Suddenly, she yanked me backward by my hair, pulling me over the arm of the sofa, while slamming the door, and sat on my legs. I was yelling and trying to get her off of me, but couldn’t. I finally sat up, bent forward, leaned my head down and bit her as hard as I could on her right thigh.

She jumped up off of me. The next thing I know, my uncle was coming through the door and getting in between us. I told her I hated her and didn’t want to live with her anymore.

Soon after that she wrote a letter, “To Whom It May Concern,” stating my uncle was my guardian, took it to the bank for notarization, and moved back down to Houston. That was sometime in July or August. By the end of October she was dead.

I spent the next couple of years figuring out I had jumped from the frying pan into the fire. I started trying to run away when I was 14. My little cousin was born, my uncle’s marriage disintegrated, and I became the grown up. I fielded collector’s calls, became responsible for figuring out how to take care of adult’s business, and looked after baby girl so much people thought she was mine.

More moving around and I was living with my grandmother while my uncle retained his so-called legal custody. So she couldn’t sign school registration paperwork to re-enroll me into a prior district. I could have registered myself if I was still living with my mom, but not under someone else’s guardianship.

I was 16, I hated my life and my family and knew education was the only way out – just like Alex Chivescue. Only, we hadn’t ever been involved with Child Protective Services, and we were a “Don’t talk, don’t tell” kind of family. Besides, I wasn’t being abused or anything bad.

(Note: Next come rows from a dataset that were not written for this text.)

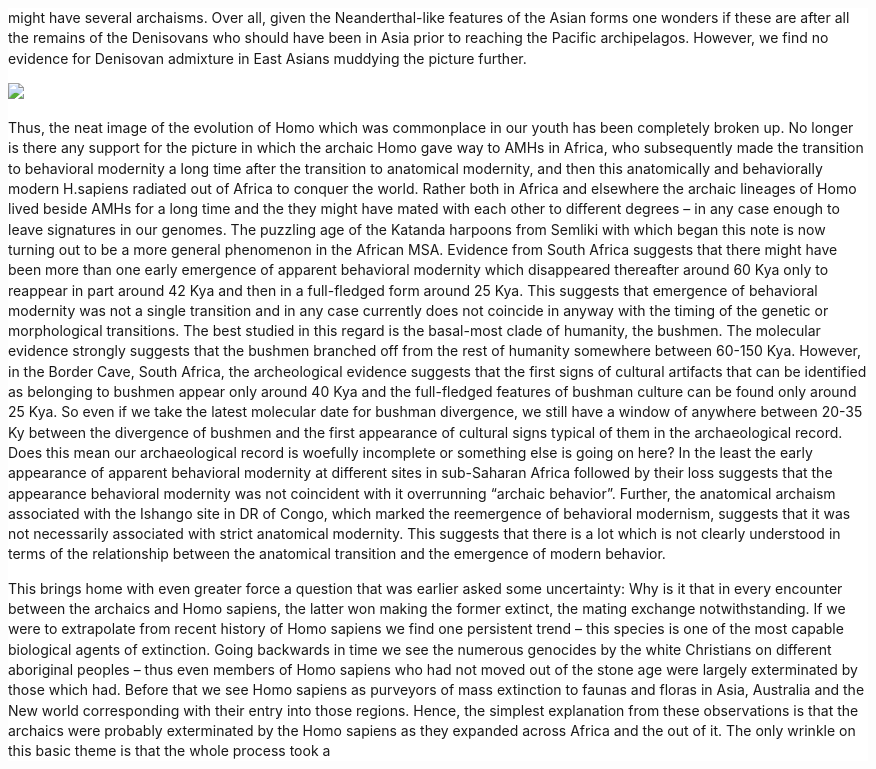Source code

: might have several archaisms. Over all, given the Neanderthal-like
features of the Asian forms one wonders if these are after all the
remains of the Denisovans who should have been in Asia prior to reaching
the Pacific archipelagos. However, we find no evidence for Denisovan
admixture in East Asians muddying the picture further.

[![](https://lh4.googleusercontent.com/-tOJgwnPwYps/UTzaLI7PH8I/AAAAAAAACmk/NTBcEWCVH8U/s640/Humans.jpg)](https://picasaweb.google.com/lh/photo/5lOYhvnDTtbJoguXenZREdMTjNZETYmyPJy0liipFm0?feat=embedwebsite)

Thus, the neat image of the evolution of Homo which was commonplace in
our youth has been completely broken up. No longer is there any support
for the picture in which the archaic Homo gave way to AMHs in Africa,
who subsequently made the transition to behavioral modernity a long time
after the transition to anatomical modernity, and then this anatomically
and behaviorally modern H.sapiens radiated out of Africa to conquer the
world. Rather both in Africa and elsewhere the archaic lineages of Homo
lived beside AMHs for a long time and the they might have mated with
each other to different degrees – in any case enough to leave signatures
in our genomes. The puzzling age of the Katanda harpoons from Semliki
with which began this note is now turning out to be a more general
phenomenon in the African MSA. Evidence from South Africa suggests that
there might have been more than one early emergence of apparent
behavioral modernity which disappeared thereafter around 60 Kya only to
reappear in part around 42 Kya and then in a full-fledged form around 25
Kya. This suggests that emergence of behavioral modernity was not a
single transition and in any case currently does not coincide in anyway
with the timing of the genetic or morphological transitions. The best
studied in this regard is the basal-most clade of humanity, the bushmen.
The molecular evidence strongly suggests that the bushmen branched off
from the rest of humanity somewhere between 60-150 Kya. However, in the
Border Cave, South Africa, the archeological evidence suggests that the
first signs of cultural artifacts that can be identified as belonging to
bushmen appear only around 40 Kya and the full-fledged features of
bushman culture can be found only around 25 Kya. So even if we take the
latest molecular date for bushman divergence, we still have a window of
anywhere between 20-35 Ky between the divergence of bushmen and the
first appearance of cultural signs typical of them in the archaeological
record. Does this mean our archaeological record is woefully incomplete
or something else is going on here? In the least the early appearance of
apparent behavioral modernity at different sites in sub-Saharan Africa
followed by their loss suggests that the appearance behavioral modernity
was not coincident with it overrunning “archaic behavior”. Further, the
anatomical archaism associated with the Ishango site in DR of Congo,
which marked the reemergence of behavioral modernism, suggests that it
was not necessarily associated with strict anatomical modernity. This
suggests that there is a lot which is not clearly understood in terms of
the relationship between the anatomical transition and the emergence of
modern behavior.

This brings home with even greater force a question that was earlier
asked some uncertainty: Why is it that in every encounter between the
archaics and Homo sapiens, the latter won making the former extinct, the
mating exchange notwithstanding. If we were to extrapolate from recent
history of Homo sapiens we find one persistent trend – this species is
one of the most capable biological agents of extinction. Going backwards
in time we see the numerous genocides by the white Christians on
different aboriginal peoples – thus even members of Homo sapiens who had
not moved out of the stone age were largely exterminated by those which
had. Before that we see Homo sapiens as purveyors of mass extinction to
faunas and floras in Asia, Australia and the New world corresponding
with their entry into those regions. Hence, the simplest explanation
from these observations is that the archaics were probably exterminated
by the Homo sapiens as they expanded across Africa and the out of it.
The only wrinkle on this basic theme is that the whole process took a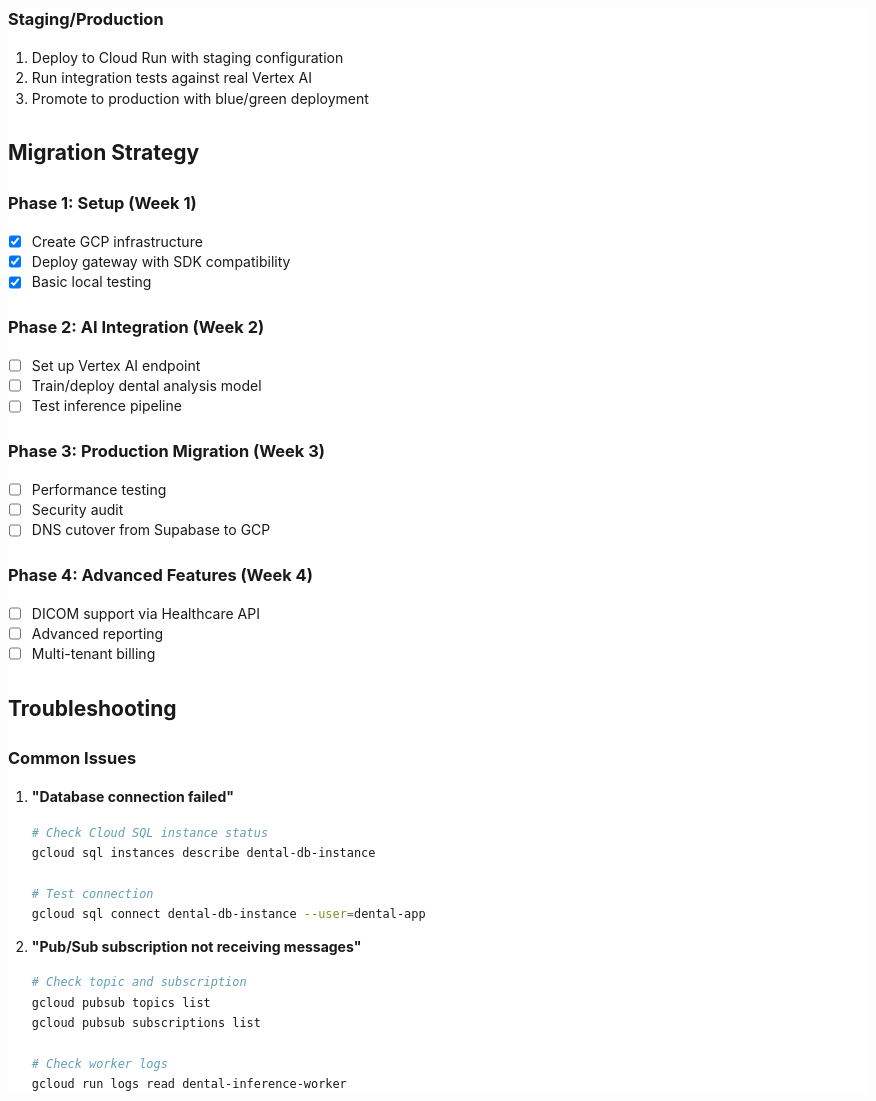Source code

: ### Staging/Production
1. Deploy to Cloud Run with staging configuration
2. Run integration tests against real Vertex AI
3. Promote to production with blue/green deployment

## Migration Strategy

### Phase 1: Setup (Week 1)
- [x] Create GCP infrastructure
- [x] Deploy gateway with SDK compatibility
- [x] Basic local testing

### Phase 2: AI Integration (Week 2)
- [ ] Set up Vertex AI endpoint
- [ ] Train/deploy dental analysis model
- [ ] Test inference pipeline

### Phase 3: Production Migration (Week 3)
- [ ] Performance testing
- [ ] Security audit
- [ ] DNS cutover from Supabase to GCP

### Phase 4: Advanced Features (Week 4)
- [ ] DICOM support via Healthcare API
- [ ] Advanced reporting
- [ ] Multi-tenant billing

## Troubleshooting

### Common Issues

1. **"Database connection failed"**
   ```bash
   # Check Cloud SQL instance status
   gcloud sql instances describe dental-db-instance
   
   # Test connection
   gcloud sql connect dental-db-instance --user=dental-app
   ```

2. **"Pub/Sub subscription not receiving messages"**
   ```bash
   # Check topic and subscription
   gcloud pubsub topics list
   gcloud pubsub subscriptions list
   
   # Check worker logs
   gcloud run logs read dental-inference-worker
   ```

This was what all led to me becoming a mom at 17. Now he’s married at 26 and I’m parenting a 4 year old, full-time, and a 19 year old, part-time.

Yeah, this movie triggered a lot of tears and grief. It’s a tremendous amount to process.

It helped me realize something else. It helped me rethink the storyline in my mind about Marco’s adopted parents. His wife, Bridgette, told me at one point, that his other mother has a lot of the same conflicted feelings about her role as mom that I do. The other mother in the movie speaks compassionately and empathetically of Alex’s biological mom. It helped me to let go of my anxiety about facing her at the wedding.

It even prompted me to send them a message thanking them for being there for him.

Stupid Hallmark movie! I’m all teary again.